_TAREA PEDIDA 1_.
Indica si cada afirmación concuerda con el texto sobre la anexión del Véneto, respondiendo sí o no y citando literalmente las palabras del texto que lo deciden. (a) Ricasoli prefería aprovechar la debilidad austríaca para llegar hasta el Trentino y Dalmacia. (b) Los generales italianos coordinaron una acción conjunta eficaz para tomar el Véneto. (c) Francisco José recurrió a Napoleón como mediador para lograr la paz.
_TAREA PEDIDA 2_.
Escribe la continuación del texto sobre la anexión del Véneto a partir de su última oración.

=== EXTRACTO DEL DOCUMENTO ===

La ocasión de tomar el Véneto se presentó en 1866 gracias a una alianza con Prusia, el más potente de los Estados germánicos, al que le unía el interés común de debilitar a Austria. Esta vez, el joven Reino de Italia podía contar con un ejército mayor y, de nuevo, miles de voluntarios reclutados gracias al carisma de Garibaldi. Las rivalidades entre los diversos generales del ejército italiano impidieron una acción conjunta efectiva para capturar el Véneto, pero su mera presencia obligaba a Austria a dividir sus fuerzas y no poder concentrarse en el frente septentrional, donde los prusianos les ponían en apuros. Finalmente, el emperador austríaco Francisco José pidió la ayuda de Napoleón como mediador para un tratado de paz, ofreciendo algo aparentemente imposible de rechazar: la anhelada cesión del Véneto a cambio de que Italia se retirase de la guerra.
La guerra entre Austria y Prusia de 1866 fue la ocasión para que Italia pudiera completar la unificación con los territorios "irredentos" que seguían en poder de los austríacos. Aunque no logró todos sus objetivos, sí consiguió hacerse con el Véneto.
Contra todo pronóstico, la propuesta fue recibida con frialdad. Bettino Ricasoli, sucesor de Cavour al frente del gobierno italiano, consideraba que era mejor aprovechar la debilidad de Austria para avanzar hasta el Trentino y Dalmacia; y por su parte, el jefe de estado mayor Alfonso La Marmora -hombre fuerte del ejército desde la primera guerra de independencia- consideraba una humillación recibir el Véneto como un regalo de su eterno enemigo austríaco. Sin embargo, la falta de coordinación de los mandos militares y las derrotas navales convencieron a Ricasoli de que convenía aceptar el tratado de paz. La campaña se cerraba así con una victoria agridulce, ya que algunos territorios reclamados por Italia seguían en poder de los austríacos: esa fue una de las razones principales que motivarían su entrada en la Primera Guerra Mundial.

=== DATOS DEL EJERCICIO ===

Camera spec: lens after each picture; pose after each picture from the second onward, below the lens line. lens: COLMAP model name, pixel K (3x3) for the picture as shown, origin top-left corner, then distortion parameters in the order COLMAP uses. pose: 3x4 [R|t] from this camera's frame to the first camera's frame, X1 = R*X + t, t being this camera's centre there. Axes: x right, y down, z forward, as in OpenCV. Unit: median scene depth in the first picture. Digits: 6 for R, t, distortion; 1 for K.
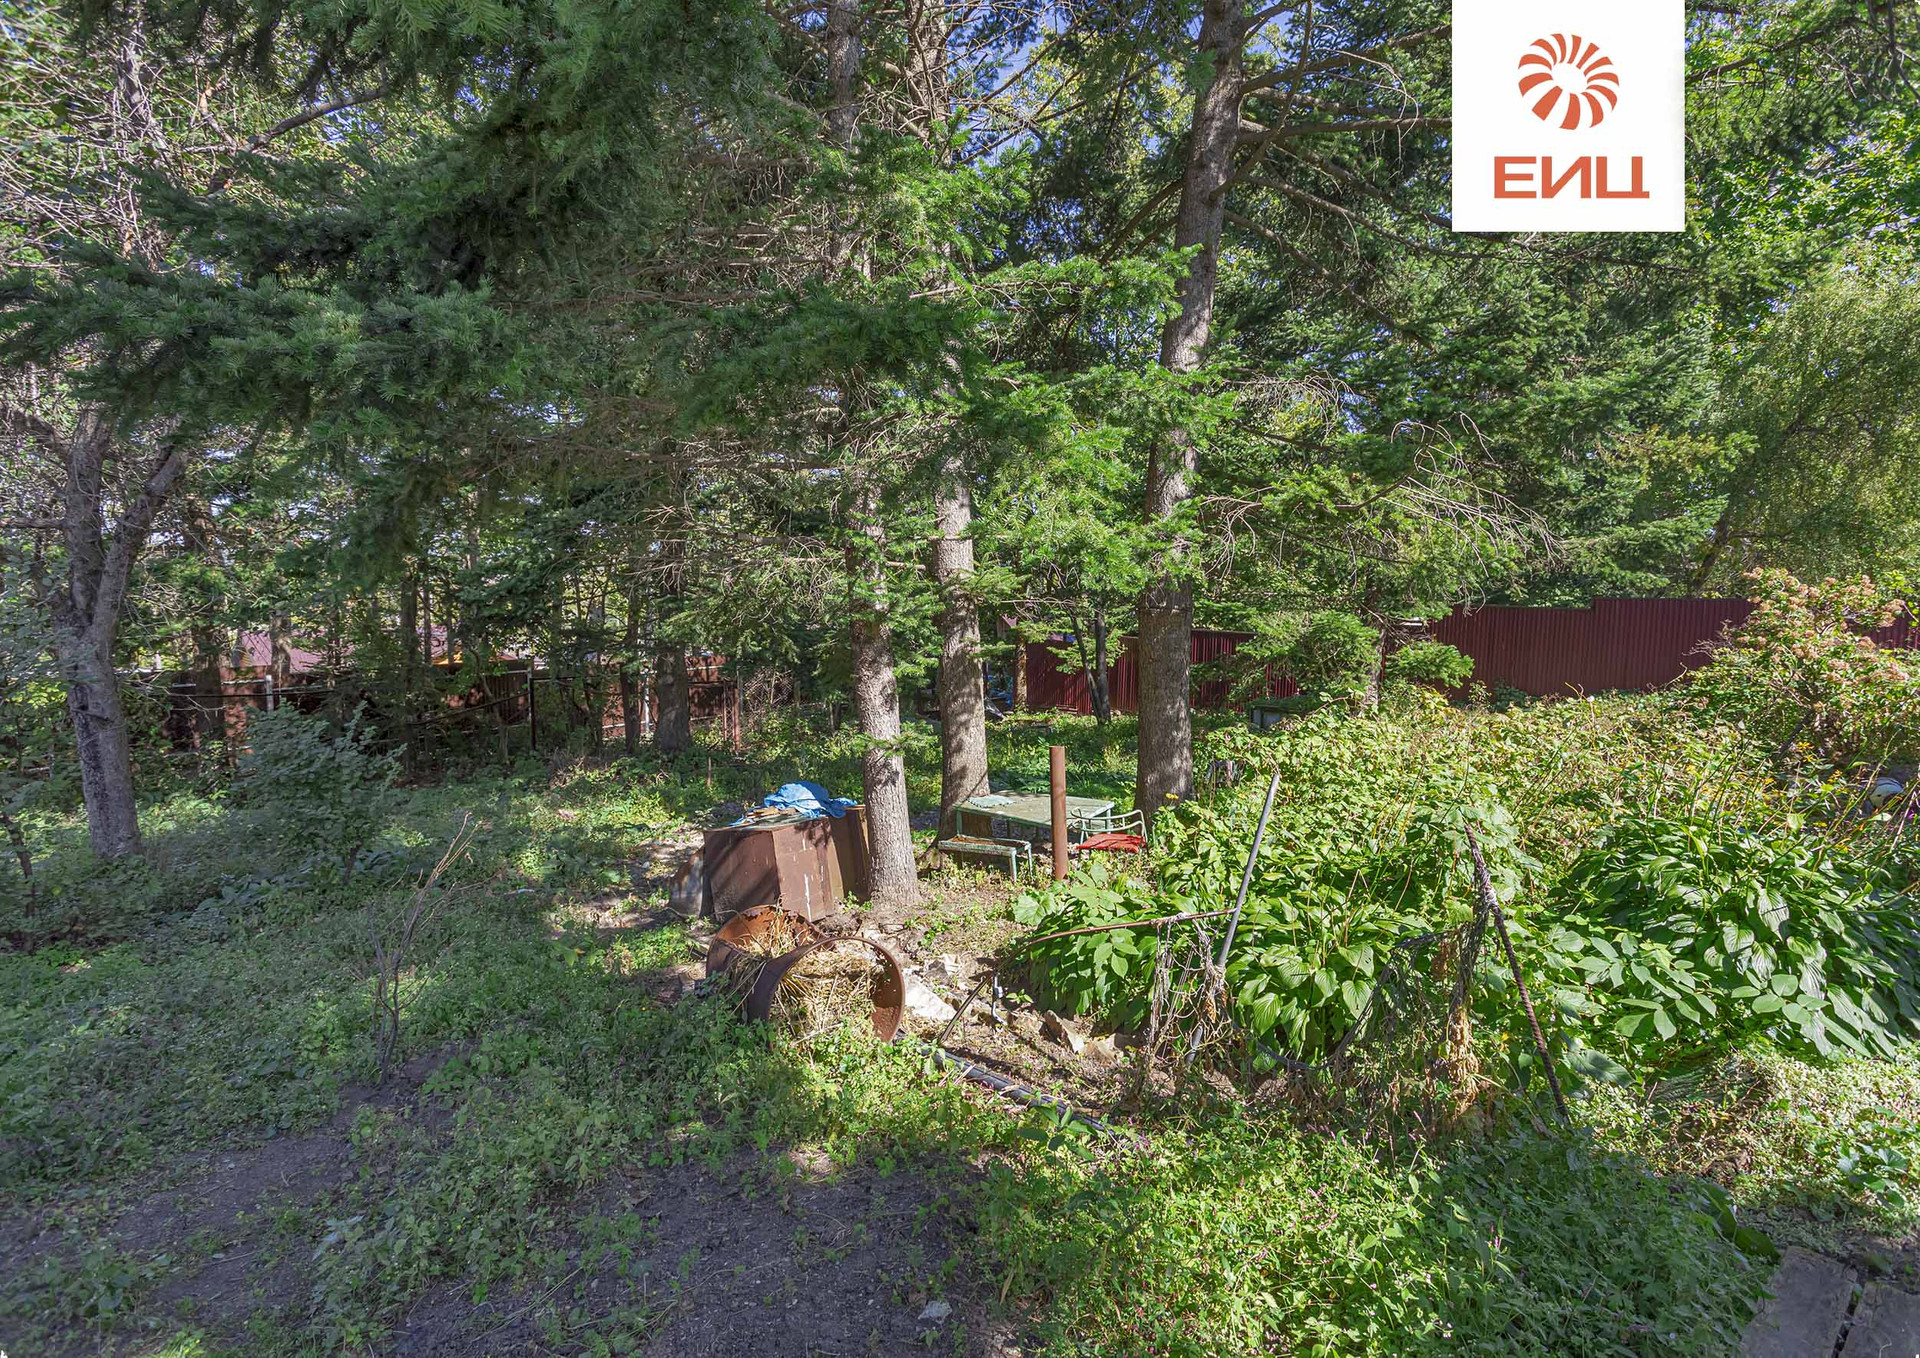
lens RADIAL K [[946.4, 0, 995.7], [0, 946.4, 681.1], [0, 0, 1]] dist [0.005668, 0.002176]
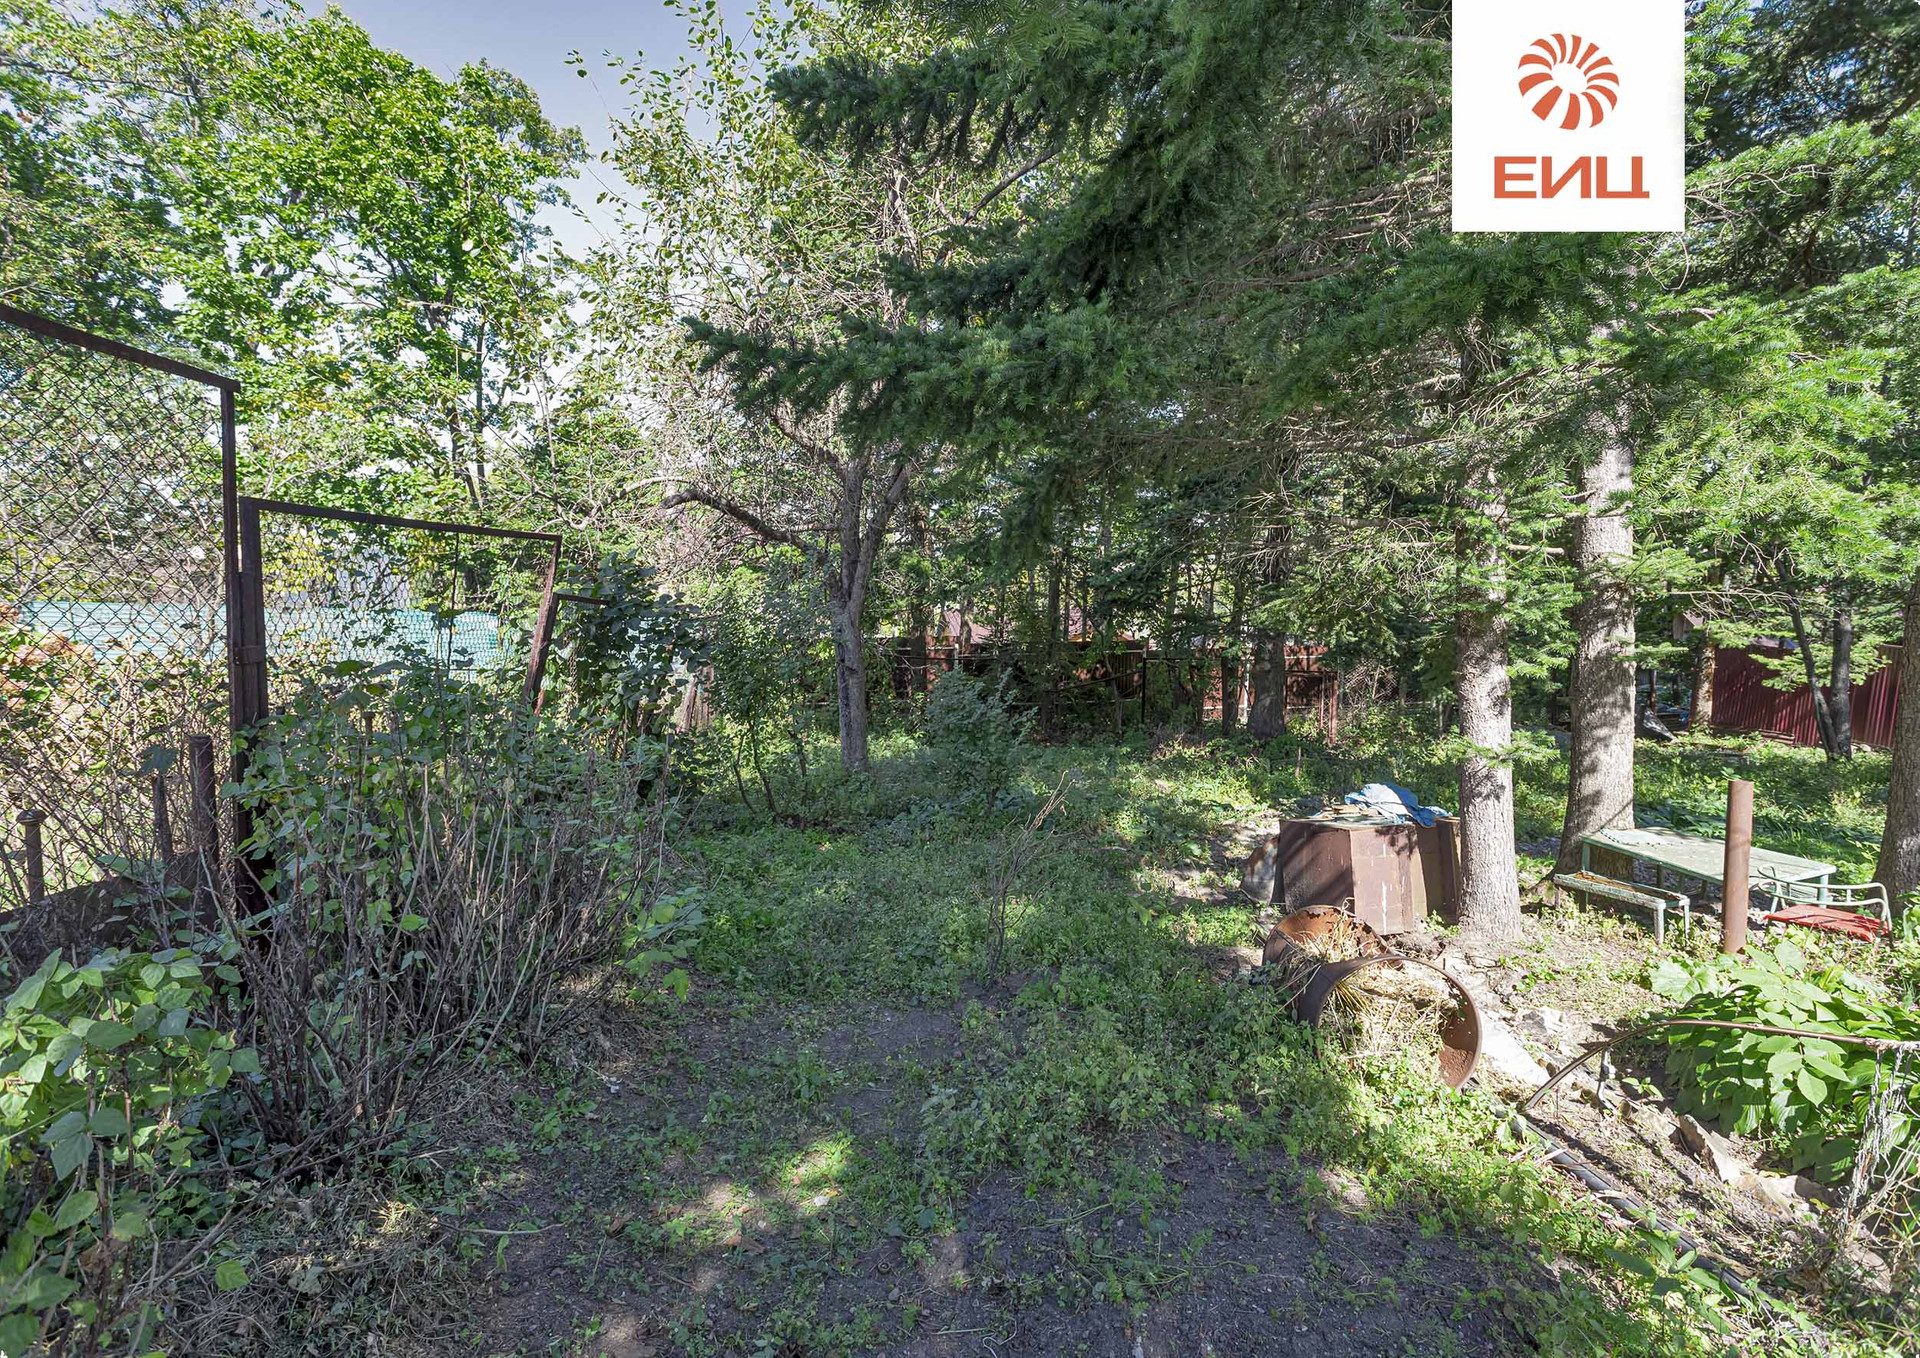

===

_TU RESPUESTA 1_.
(a) Sí: "consideraba que era mejor aprovechar la debilidad de Austria para avanzar hasta el Trentino y Dalmacia".
(b) No: "Las rivalidades entre los diversos generales del ejército italiano impidieron una acción conjunta efectiva para capturar el Véneto".
(c) Sí: "el emperador austríaco Francisco José pidió la ayuda de Napoleón como mediador para un tratado de paz".

_TU RESPUESTA 2_.
La cuestión romana y el fin de la unificación
El último asunto por resolver era la llamada “cuestión romana”: ya que Italia se consideraba heredera del legado romano, era imposible concebir que la Ciudad Eterna no fuera parte del reino. Mover la capitalidad a Roma era el objetivo último para lograr la legitimidad del Reino de Italia como un proyecto unitario y no como una expansión del Reino de Cerdeña: se dio un primer paso en este sentido en 1865, trasladando la capital a Florencia -muy a pesar de Víctor Manuel, que amaba Turín-, que por la herencia cultural del Renacimiento era la más “italiana” de las candidatas. Sin embargo, la captura de Roma era un objetivo irrenunciable para los patriotas, entre ellos Garibaldi.
Mover la capitalidad a Roma era el objetivo último para lograr la legitimidad del Reino de Italia como un proyecto unitario, pero significaba desafiar la autoridad del Papa.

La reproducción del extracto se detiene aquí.